Yang Xiuxiu, Chatterjee Debolina, Couetil Justin L, Liu Ziyu, Ardon Valerie D, Chen Chao, Zhang Jie, Huang Kun, Johnson Travis S
Department of Biostatistics and Health Data Science, Indiana University School of Medicine, Indianapolis, IN, United States.
Department of Medical and Molecular Genetics, Indiana University School of Medicine, Indianapolis, IN, United States.
Front Genet. 2024 Nov 29;15:1410353. doi: 10.3389/fgene.2024.1410353. eCollection 2024.
Colon cancer (CC) is the second most common cause of cancer deaths and the fourth most prevalent cancer in the United States. Recently cholesterol metabolism has been identified as a potential therapeutic avenue due to its consistent association with tumor treatment effects and overall prognosis. We conducted differential gene analysis and KEGG pathway analysis on paired tumor and adjacent-normal samples from the TCGA Colon Adenocarcinoma project, identifying that bile secretion was the only significantly downregulated pathway. To evaluate the relationship between cholesterol metabolism and CC prognosis, we used the genes from this pathway in several statistical models like Cox proportional Hazard (CPH), Random Forest (RF), Lasso Regression (LR), and the eXtreme Gradient Boosting (XGBoost) to identify the genes which contributed highly to the predictive ability of all models, ADCY5, and SLC2A1. We demonstrate that using cholesterol metabolism genes with XGBoost models improves stratification of CC patients into low and high-risk groups compared with traditional CPH, RF and LR models. Spatial transcriptomics (ST) revealed that SLC2A1 (glucose transporter 1, GLUT1) colocalized with small blood vessels. ADCY5 localized to stromal regions in both the ST and protein immunohistochemistry. Interestingly, both these significant genes are expressed in tissues other than the tumor itself, highlighting the complex interplay between the tumor and microenvironment, and that druggable targets may be found in the ability to modify how "normal" tissue interacts with tumors.

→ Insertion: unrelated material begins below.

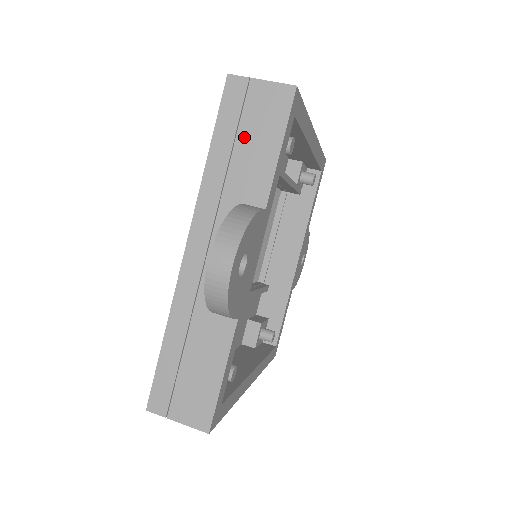
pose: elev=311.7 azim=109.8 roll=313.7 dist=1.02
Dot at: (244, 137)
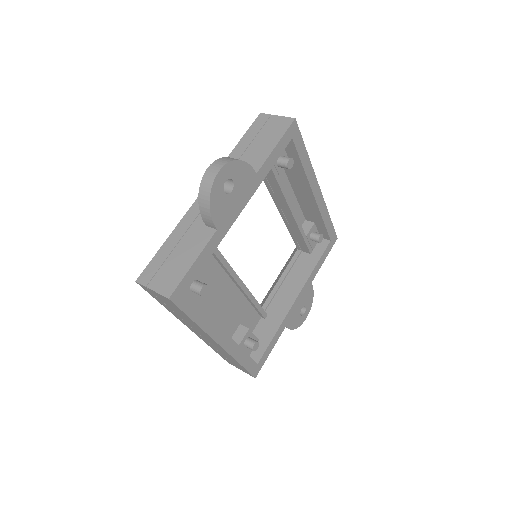
Dot at: (258, 140)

结肠癌(CC)是美国癌症死亡的第二大常见原因,也是第四大常见癌症。最近,胆固醇代谢因其与肿瘤治疗效果和总体预后的持续关联而被确定为一条潜在的治疗途径。我们对来自TCGA结肠腺癌项目的配对肿瘤和癌旁正常样本进行了差异基因分析和KEGG通路分析,发现胆汁分泌是唯一显著下调的通路。为了评估胆固醇代谢与CC预后之间的关系,我们在几种统计模型中使用了该通路的基因,如Cox比例风险(CPH)、随机森林(RF)、套索回归(LR)和极端梯度提升(XGBoost),以确定对所有模型预测能力有高度贡献的基因,即腺苷酸环化酶5(ADCY5)和溶质载体家族2成员1(SLC2A1)。我们证明,与传统的CPH、RF和LR模型相比,在XGBoost模型中使用胆固醇代谢基因可改善CC患者分为低风险和高风险组的分层。空间转录组学(ST)显示,SLC2A1(葡萄糖转运蛋白1,GLUT1)与小血管共定位。ADCY5在ST和蛋白质免疫组化中均定位于基质区域。有趣的是,这两个重要基因均在肿瘤本身以外的组织中表达,突出了肿瘤与微环境之间复杂的相互作用,以及在改变“正常”组织与肿瘤相互作用方式的能力中可能找到可成药靶点。